*WORK REQUEST*
Each line below from the one containing "Um einen nahtlosen" through the one containing "revidiert oder ersetzt." is to be given again exactly, and no line outside that span.

*DATA SHOWN*
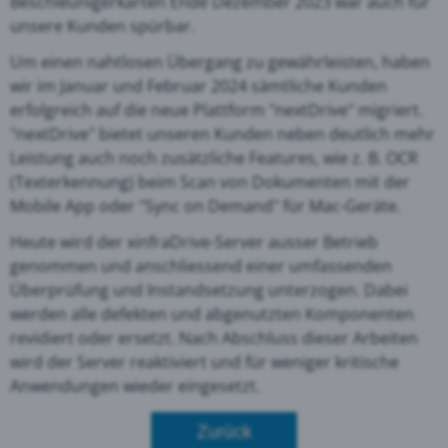
Beschleunigerkarten Ende Dezember 2023 war auch für
unsere Kunden spürbar.
Um einen nahtlosen Übergang zu gewährleisten, haben
wir im Januar und Februar 2024 sämtliche Kunden
erfolgreich auf die neue Plattform "nextDrive" migriert.
"nextDrive" bietet unseren Kunden neben deutlich mehr
Leistung auch noch zusätzliche Features, wie z. B. OCR
(Texterkennung) beim Scan von Dokumenten mit der
Mobile App oder "Sync on Demand" für Mac-Geräte.
Heute wird der xinfraDrive-Server ausser Betrieb
genommen und anschliessend einer umfassenden
Überprüfung und Instandsetzung unterzogen. Dabei
werden alle defekten und abgenutzten Komponenten
revidiert oder ersetzt. Nach Abschluss dieser Arbeiten
wird der Server reaktiviert und für weniger kritische
Anwendungen wieder eingesetzt.
Zurück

*WRITTEN SOLUTION*
Um einen nahtlosen Übergang zu gewährleisten, haben
wir im Januar und Februar 2024 sämtliche Kunden
erfolgreich auf die neue Plattform "nextDrive" migriert.
"nextDrive" bietet unseren Kunden neben deutlich mehr
Leistung auch noch zusätzliche Features, wie z. B. OCR
(Texterkennung) beim Scan von Dokumenten mit der
Mobile App oder "Sync on Demand" für Mac-Geräte.
Heute wird der xinfraDrive-Server ausser Betrieb
genommen und anschliessend einer umfassenden
Überprüfung und Instandsetzung unterzogen. Dabei
werden alle defekten und abgenutzten Komponenten
revidiert oder ersetzt. Nach Abschluss dieser Arbeiten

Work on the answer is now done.